The implementation of this concept is not simple. It requires long-term commitment and fiscal discipline by government and patience on the part of those who advocate change, but if faithfully applied, these three principles would assure a market-driven transition to a sustainable energy economy at minimum societal cost.
For example, subsidies offered to businesses or utilities that supply heat or power to end users on the basis of principles 1 and 2 would serve as powerful incentives for any renewable energy technologies that could deliver energy at costs lower than the social costs. They would also be powerful incentives for businesses and utilities to supply end-use energy services to customers unable or unwilling to make energy-efficient choices for themselves. Initially, the cost of the subsidies could be offset by small carbon or Btu taxes collected from the suppliers of the conventional energy forms being replaced. The amount of the taxes would be determined by the costs of the subsidies provided. Because, initially, the market shares of the subsidized forms of energy would be very small and the market shares of the taxed energy forms large, the taxes would be very small. As the use of renewable energy increased, the tax rates would need to grow, further increasing the prices of the conventional energy forms relative to the subsidized energy forms, and thus accelerating market penetration of the renewable energy forms. As the renewable energy market shares increased, (1) the subsidies could be cut back in such a way as to maintain a fixed relation between the market prices of the conventional and renewable forms of energy; and (2) economies of scale would cause the unit cost of delivering the renewable energy forms to fall, thereby further decreasing the required subsidies.

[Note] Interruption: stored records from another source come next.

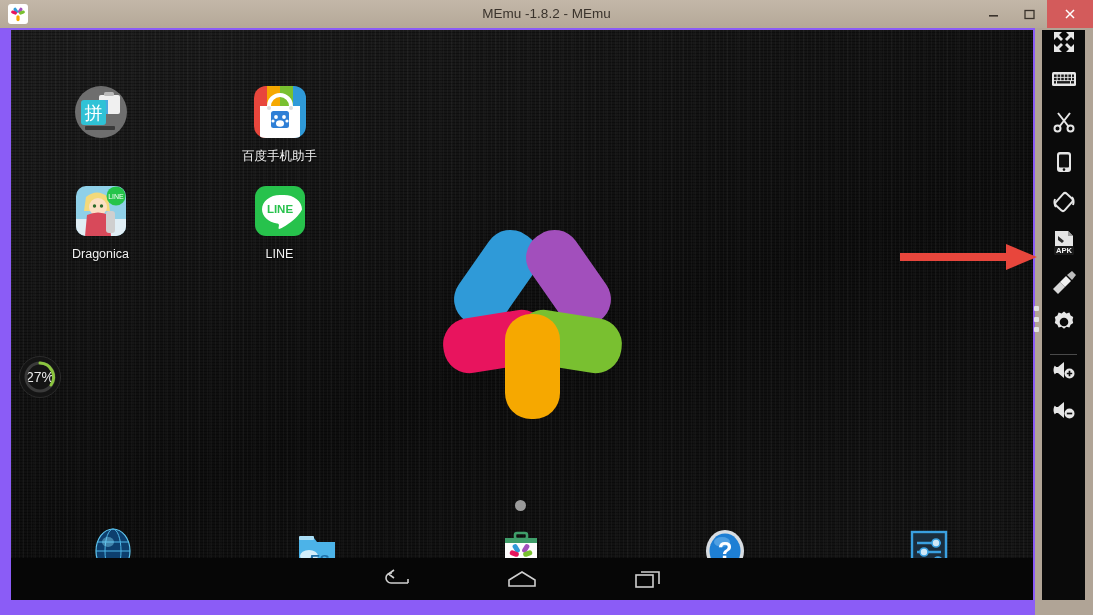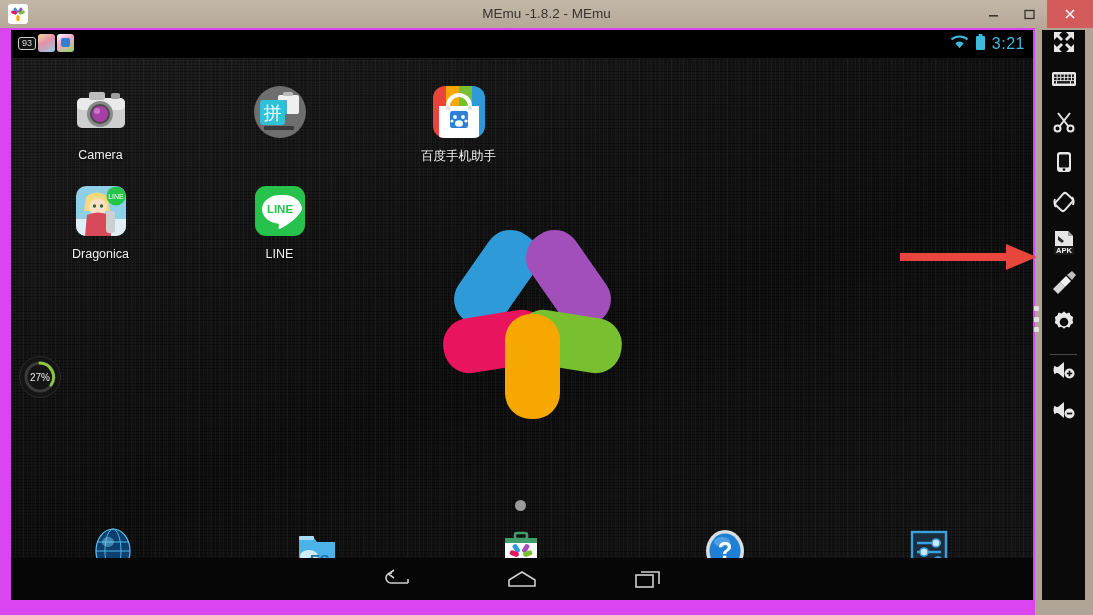--- a/index.html
+++ b/index.html
@@ -1,18 +1,18 @@
 <!DOCTYPE html>
 <html><head>
 <meta charset="utf-8">
 <style>
   html,body{margin:0;padding:0;background:#b0a496;}
   body{width:1093px;height:615px;overflow:hidden;font-family:"Liberation Sans",sans-serif;}
 
-  #app{position:relative;width:1035px;height:615px;background:#d946ef;}
+  #app{position:relative;width:1035px;height:615px;background:#8b5cf6;}
 
   
   .titlebar{position:absolute;left:0;top:0;width:1093px;height:28px;
     background:linear-gradient(#c3b7a8,#b5a898);display:flex;align-items:center;}
   .tb-icon{position:absolute;left:8px;top:4px;width:20px;height:20px;background:#fff;
     border-radius:3px;display:flex;align-items:center;justify-content:center;}
   .tb-title{position:absolute;left:0;top:0;width:1093px;height:28px;line-height:28px;
     text-align:center;font-size:13.5px;color:#3a332c;}
   .wbtns{position:absolute;right:0;top:0;height:28px;display:flex;}
   .wbtn{width:36px;height:28px;display:flex;align-items:center;justify-content:center;
@@ -39,21 +39,21 @@
   .ni2{background:linear-gradient(150deg,#fff,#f2a7cf 40%,#8fd66a);position:relative;}
   .ni2:after{content:"";position:absolute;left:4px;top:4px;width:9px;height:9px;
     background:#2f7fd6;border-radius:2px;}
   .sb-right{position:absolute;right:8px;top:0;height:28px;display:flex;align-items:center;gap:6px;}
   .clock{color:#3fb9dd;font-size:16px;letter-spacing:.5px;}
 
   
   .cpu{position:absolute;left:8px;top:326px;width:40px;height:40px;border-radius:50%;
     background:#141414;border:1px solid #2b2b2b;display:flex;align-items:center;
     justify-content:center;z-index:6;}
-  .cpu span{color:#e9e9e9;font-size:10px;}
+  .cpu span{color:#e9e9e9;font-size:14px;}
 
   
   .grid{position:absolute;left:0;top:36px;width:1022px;z-index:4;}
   .row{display:flex;}
   .cell{width:179px;display:flex;flex-direction:column;align-items:center;padding-top:18px;}
   .icon{width:56px;height:56px;position:relative;}
   .lbl{margin-top:8px;color:#f2f2f2;font-size:12.5px;text-shadow:0 1px 2px #000;}
 
   
   .logo{position:absolute;left:426px;top:196px;width:190px;height:196px;z-index:3;}
@@ -114,42 +114,20 @@
         <svg width="12" height="12" viewBox="0 0 12 12">
             <path d="M2 2 L10 10 M10 2 L2 10" stroke="#fff" stroke-width="1.5"></path>
           </svg>
       </div>
     </div>
   </div>
 
   <div class="screen">
     <div class="wall"></div>
 
-    <div class="statusbar">
-      <div class="notif">
-        <span class="nbadge">93</span>
-        <span class="nico ni1"></span>
-        <span class="nico ni2"></span>
-      </div>
-      <div class="sb-right">
-        <span>
-          <svg width="19" height="15" viewBox="0 0 20 15">
-            <path d="M10 13.6 L5.6 8.2 a6.6 6.6 0 0 1 8.8 0 Z" fill="#3fb9dd"></path>
-            <path d="M1.6 4.4 a12.6 12.6 0 0 1 16.8 0" stroke="#3fb9dd" stroke-width="2" fill="none"></path>
-          </svg>
-        </span>
-        <span>
-          <svg width="11" height="17" viewBox="0 0 11 17">
-            <rect x="3.6" y="0" width="3.8" height="2" fill="#3fb9dd"></rect>
-            <rect x="1" y="2" width="9" height="14" rx="1" fill="#3fb9dd"></rect>
-          </svg>
-        </span>
-        <span class="clock">3:21</span>
-      </div>
-    </div>
 
     <div class="cpu">
       <svg width="40" height="40" viewBox="0 0 40 40" style="position:absolute;left:0;top:0;">
         <circle cx="20" cy="20" r="14" fill="none" stroke="#3a3a3a" stroke-width="3"></circle>
         <path d="M20 6 a14 14 0 0 1 11 22" fill="none" stroke="#8cc63f" stroke-width="3" stroke-linecap="round"></path>
       </svg>
       <span>27%</span>
     </div>
 
     <div class="logo">
@@ -157,35 +135,20 @@
       <div class="petal" style="width:55px;height:105px;background:#a24fbc;left:104px;top:0;transform:rotate(-35deg);"></div>
       <div class="petal" style="width:105px;height:55px;background:#e8145e;left:6px;top:88px;transform:rotate(-9deg);"></div>
       <div class="petal" style="width:105px;height:55px;background:#79c030;left:80px;top:88px;transform:rotate(9deg);"></div>
       <div class="petal" style="width:55px;height:105px;background:#f6a800;left:68px;top:88px;"></div>
     </div>
 
     <div class="grid">
 
       <div class="row">
 
-        <div class="cell">
-          <div class="icon">
-            <svg width="56" height="56" viewBox="0 0 56 56">
-              <rect x="4" y="14" width="48" height="30" rx="5" fill="#cfcfcf"></rect>
-              <rect x="4" y="14" width="48" height="12" rx="5" fill="#eaeaea"></rect>
-              <rect x="16" y="8" width="16" height="8" rx="2" fill="#bdbdbd"></rect>
-              <rect x="38" y="9" width="9" height="6" rx="2" fill="#9e9e9e"></rect>
-              <circle cx="27" cy="30" r="13" fill="#8a8a8a"></circle>
-              <circle cx="27" cy="30" r="10" fill="#4a4a4a"></circle>
-              <circle cx="27" cy="30" r="8" fill="#a83fa8"></circle>
-              <circle cx="24" cy="27" r="3" fill="#d98fd9" opacity=".7"></circle>
-            </svg>
-          </div>
-          <div class="lbl">Camera</div>
-        </div>
 
 
 
         <div class="cell">
           <div class="icon">
             <svg width="56" height="56" viewBox="0 0 56 56">
               <circle cx="28" cy="28" r="26" fill="#6e6e6e"></circle>
               <rect x="26" y="11" width="21" height="19" rx="2" fill="#f0f0f0"></rect>
               <rect x="31" y="8" width="10" height="4" rx="1.6" fill="#bbb"></rect>
               <rect x="28" y="16" width="7" height="14" fill="#4aa8e0"></rect>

Although the taxes on nonrenewable energy forms could be reduced as the need for renewable energy subsidies diminished due to both cost reductions and market saturation, it might be wise to continue to collect the taxes on nonrenewable energy forms and to apply any excess revenues to pay for the external costs of those energy forms, societal costs not included in energy prices (infrastructure, defense, environmental restoration, health, etc.). To the extent that renewable energy forms also contributed to such societal costs, they might also be taxed. At the same time, the government should start to pass on to the energy suppliers involved other societal costs of energy conversion and environmental remediation. Citizens and business now pay some of the societal costs of energy conversion through income taxes (defense, infrastructure, environmental restoration, etc.), medical costs and insurance rates, and tangible and intangible losses in quality of life, while other societal costs are passed on to future generations. Correcting the inequities in our energy pricing system will take a long time and great political courage; eventually, the prices of all forms of energy would be brought into line with their true societal costs. Note that this scheme never increases the total societal costs of energy for the total population. It simply shifts some of the burden from the general population to those who use the forms of energy that increase the societal cost. The increased costs of some forms of energy would be offset by decreased taxes and nonenergy costs. This may seem utopian, but it is fair, equitable, and farsighted—and perhaps even politically feasible. There are many indications that our political system is becoming less willing to pass on liabilities like the national debt, social security, and radioactive waste storage to our grandchildren.
Although Germany and Denmark have recently imposed small conventional energy taxes to cover the cost of their subsidies to renewable energy suppliers, to the authors’ knowledge, no country has yet developed the rigorous methodology needed to set and maintain incentives and disincentives in accordance with societal costs.